By Charles Igwe
Pope Francis extended a heartfelt invitation during an ecumenical Evening Prayer service held at the Basilica of St. Paul Outside the Walls on Thursday evening. This event marked the conclusion of the Week of Prayer for Christian Unity, where the Pope joined leaders and representatives from various Churches for Vespers, including Metropolitan Polycarp of Italy, representing the Ecumenical Patriarchate of Constantinople.
As a symbolic gesture of Christian Unity, Pope Francis, alongside Archbishop Justin Welby, the Archbishop of Canterbury and leader of the Anglican Communion, dispatched pairs of Catholic and Anglican Bishops. These bishops are actively participating in the ecumenical summit called “Growing Together,” taking place in both Rome and Canterbury. They were commissioned by the Pope and the Archbishop to continue testifying to the unity willed by God for his Church in their respective regions.

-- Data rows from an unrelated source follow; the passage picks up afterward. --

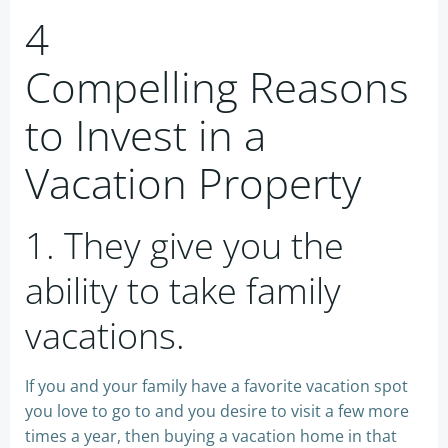
4
Compelling Reasons
to Invest in a
Vacation Property
1. They give you the
ability to take family
vacations.
If you and your family have a favorite vacation spot
you love to go to and you desire to visit a few more
times a year, then buying a vacation home in that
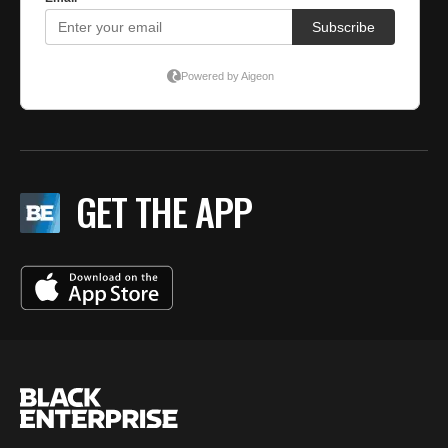
GET THE APP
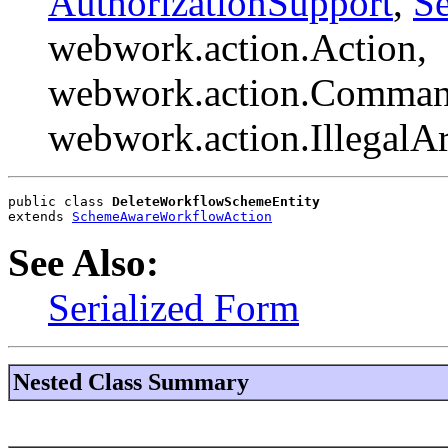
AuthorizationSupport
,
Se
webwork.action.Action,
webwork.action.Comman
webwork.action.Illegal
public class 
DeleteWorkflowSchemeEntity
extends 
SchemeAwareWorkflowAction
See Also:
Serialized Form
Nested Class Summary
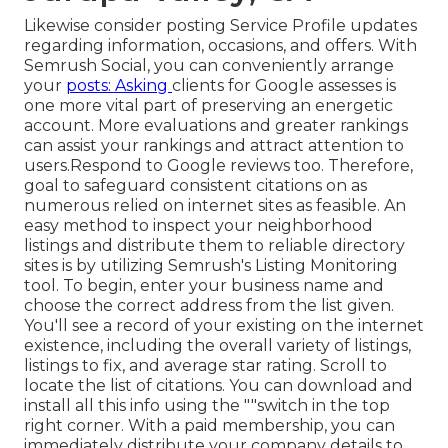
Likewise consider
posting Service Profile updates
regarding information, occasions, and offers. With
Semrush Social
, you can conveniently arrange
your
posts: Asking
clients for Google assesses
is
one more vital part of preserving an energetic
account. More evaluations and greater rankings
can assist your rankings and attract attention to
users.Respond to Google reviews too. Therefore,
goal to safeguard consistent citations on as
numerous relied on internet sites as feasible. An
easy method to inspect your neighborhood
listings and distribute them to reliable directory
sites is by utilizing Semrush's Listing Monitoring
tool. To begin, enter your
business name and
choose the correct address from the list given.
You'll see a record of your existing on the internet
existence, including the overall variety of listings,
listings to fix, and average star rating. Scroll to
locate the list of citations. You can download and
install all this info using the ""switch in the top
right corner. With a paid membership, you can
immediately distribute your company details to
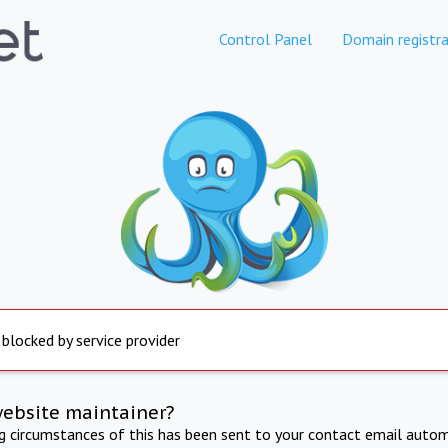
Control Panel
Domain registra
 blocked by service provider
website maintainer?
ng circumstances of this has been sent to your contact email autom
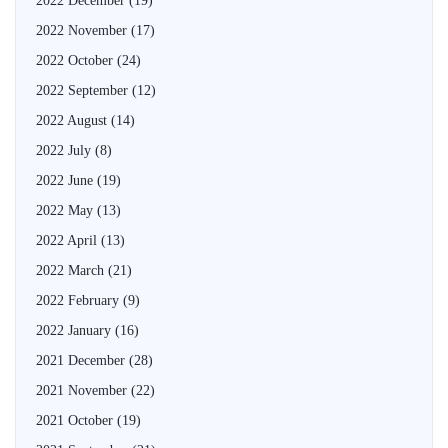
2022 December
(19)
2022 November
(17)
2022 October
(24)
2022 September
(12)
2022 August
(14)
2022 July
(8)
2022 June
(19)
2022 May
(13)
2022 April
(13)
2022 March
(21)
2022 February
(9)
2022 January
(16)
2021 December
(28)
2021 November
(22)
2021 October
(19)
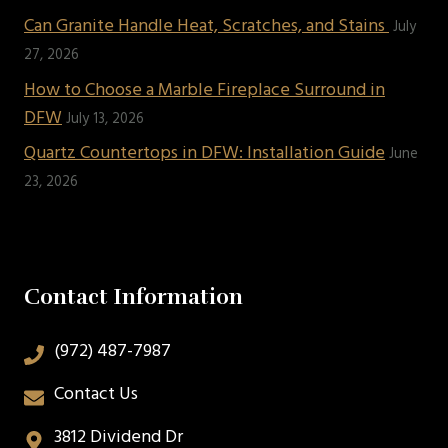
Can Granite Handle Heat, Scratches, and Stains
July
27, 2026
How to Choose a Marble Fireplace Surround in
DFW
July 13, 2026
Quartz Countertops in DFW: Installation Guide
June
23, 2026
Contact Information
(972) 487-7987
Contact Us
3812 Dividend Dr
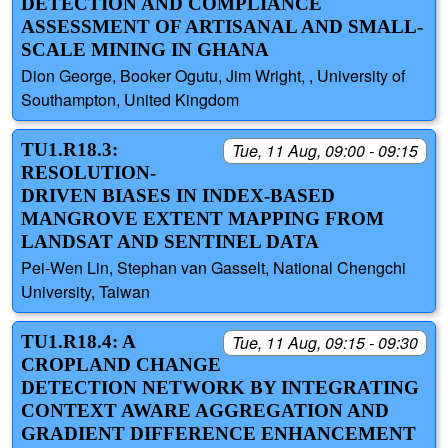
DETECTION AND COMPLIANCE
ASSESSMENT OF ARTISANAL AND SMALL-
SCALE MINING IN GHANA
Dion George, Booker Ogutu, Jim Wright, , University of
Southampton, United Kingdom
TU1.R18.3:
Tue, 11 Aug, 09:00 - 09:15
RESOLUTION-
DRIVEN BIASES IN INDEX-BASED
MANGROVE EXTENT MAPPING FROM
LANDSAT AND SENTINEL DATA
Pei-Wen Lin, Stephan van Gasselt, National Chengchi
University, Taiwan
TU1.R18.4: A
Tue, 11 Aug, 09:15 - 09:30
CROPLAND CHANGE
DETECTION NETWORK BY INTEGRATING
CONTEXT AWARE AGGREGATION AND
GRADIENT DIFFERENCE ENHANCEMENT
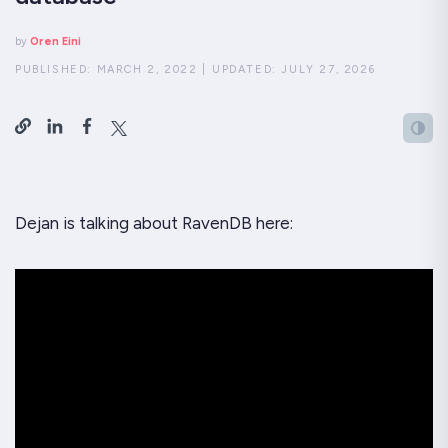
by
Oren Eini
PUBLISHED:
MARCH 2, 2022
|
UPDATED:
JULY 27, 2026
Dejan is talking about RavenDB here:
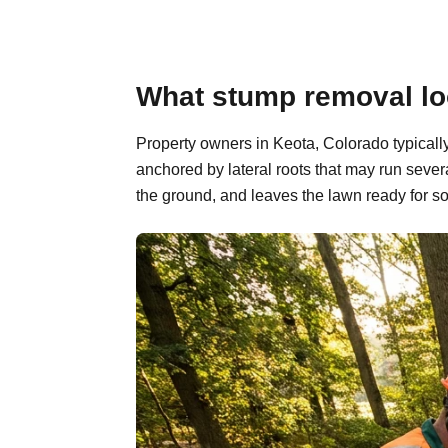
What stump removal loo
Property owners in Keota, Colorado typicall
anchored by lateral roots that may run sever
the ground, and leaves the lawn ready for so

In his homily, Pope Francis emphasized that division does not originate from God but only from the devil. He drew inspiration from the Gospel of Luke (10:25-37), recounting the scholar of the law’s question to Jesus about inheriting eternal life. Using the parable of the Good Samaritan, the Pope emphasized the importance of a love that transcends past grievances, putting brothers and sisters before the rigid defense of religious structures.
Encouraging a shift in perspective, Pope Francis urged Christians to ask, “Do I act like a neighbor?” instead of questioning who their neighbor is. He highlighted the universality of brotherhood, asserting that everyone in the world is our brothers and sisters. The Pope prompted introspection into whether personal and communal spirituality is rooted in self-interest or human fraternity within the Body of Christ.

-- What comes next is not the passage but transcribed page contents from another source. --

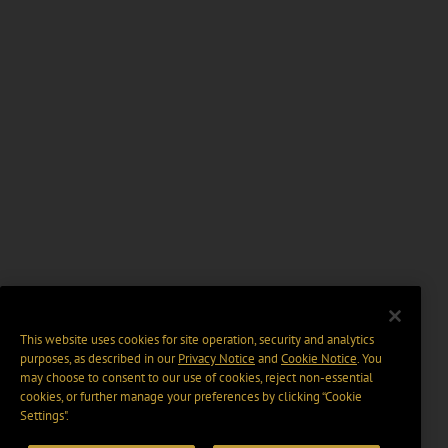
This website uses cookies for site operation, security and analytics
purposes, as described in our
Privacy Notice
and
Cookie Notice
. You
may choose to consent to our use of cookies, reject non-essential
cookies, or further manage your preferences by clicking “Cookie
Settings".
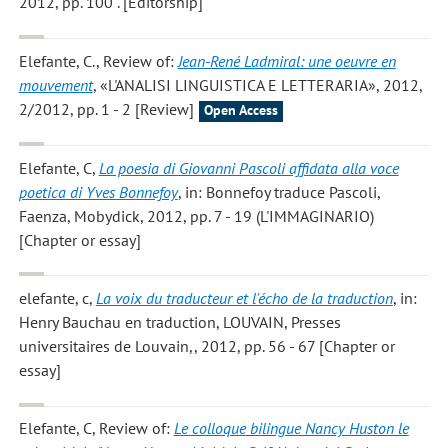
2012, pp. 100 . [Editorship]
Elefante, C.
, Review of:
Jean-René Ladmiral: une oeuvre en
mouvement
, «L'ANALISI LINGUISTICA E LETTERARIA», 2012,
2/2012, pp. 1 - 2 [Review]
Open Access
Elefante, C
,
La poesia di Giovanni Pascoli affidata alla voce
poetica di Yves Bonnefoy
, in: Bonnefoy traduce Pascoli,
Faenza, Mobydick, 2012, pp. 7 - 19 (L'IMMAGINARIO)
[Chapter or essay]
elefante, c
,
La voix du traducteur et l'écho de la traduction
, in:
Henry Bauchau en traduction, LOUVAIN, Presses
universitaires de Louvain,, 2012, pp. 56 - 67 [Chapter or
essay]
Elefante, C
, Review of:
Le colloque bilingue Nancy Huston le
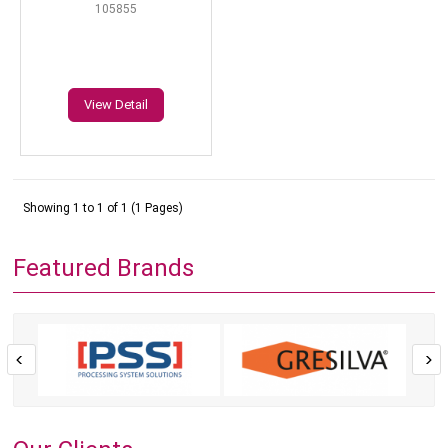
105855
View Detail
Showing 1 to 1 of 1 (1 Pages)
Featured Brands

Reflecting on St. Paul’s question about inheriting eternal life, Pope Francis underlined the significance of leaving behind personal ideas and allowing God to initiate the conversion of hearts. He emphasized the need for a journey toward Christian unity that prioritizes prayer, as growth in the service of God and neighbor fosters reciprocal understanding among Christians.

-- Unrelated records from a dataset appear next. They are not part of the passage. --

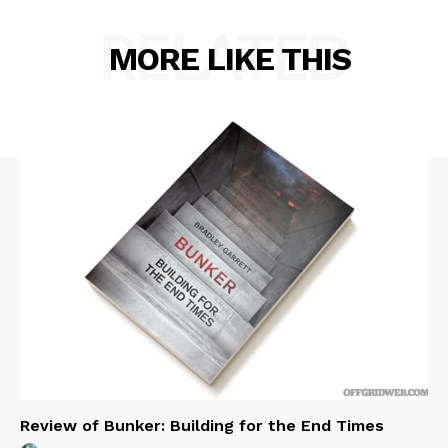
RELATED
MORE LIKE THIS
Review of Bunker: Building for the End Times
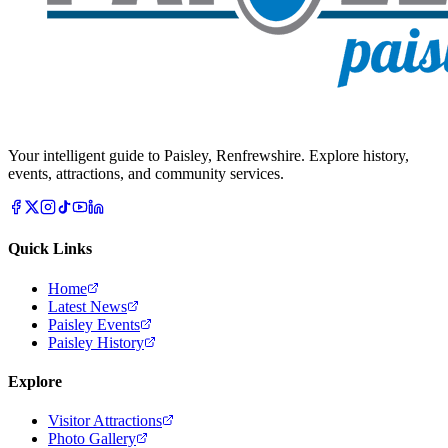
Your intelligent guide to Paisley, Renfrewshire. Explore history,
events, attractions, and community services.
Quick Links
Home
Latest News
Paisley Events
Paisley History
Explore
Visitor Attractions
Photo Gallery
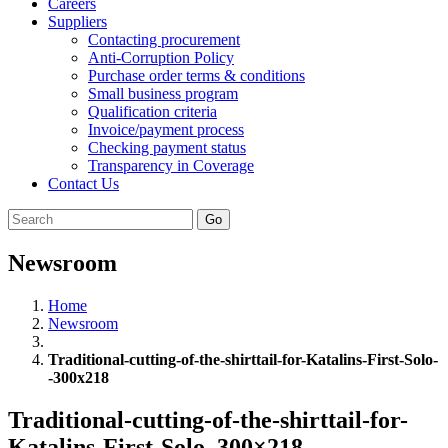
Careers
Suppliers
Contacting procurement
Anti-Corruption Policy
Purchase order terms & conditions
Small business program
Qualification criteria
Invoice/payment process
Checking payment status
Transparency in Coverage
Contact Us
Go
Newsroom
Home
Newsroom
Traditional-cutting-of-the-shirttail-for-Katalins-First-Solo-
-300x218
Traditional-cutting-of-the-shirttail-for-
Katalins-First-Solo–300×218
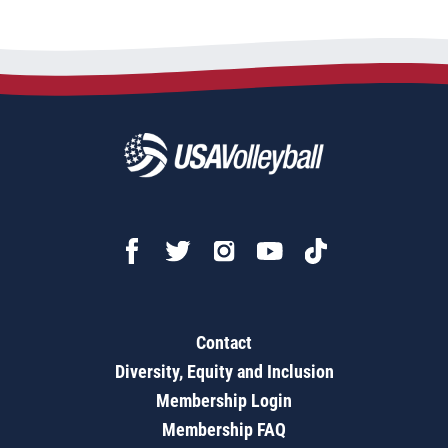
Contact
Diversity, Equity and Inclusion
Membership Login
Membership FAQ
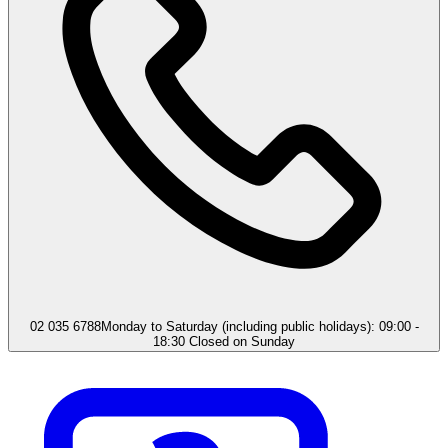
02 035 6788
Monday to Saturday (including public holidays): 09:00 -
18:30 Closed on Sunday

Concluding his address, Pope Francis asserted that the answer to St. Paul’s question lies in prayer. Prayer for unity, he stressed, is a sacred responsibility that connects Christians with the Lord, who prayed fervently for unity. As Christians unite in prayer, the Pope urged them not to forget to pray for an end to wars, particularly in Ukraine and the Holy Land, urging believers to rise from routine and embark on a renewed journey, fulfilling the divine will “so that the world may believe.”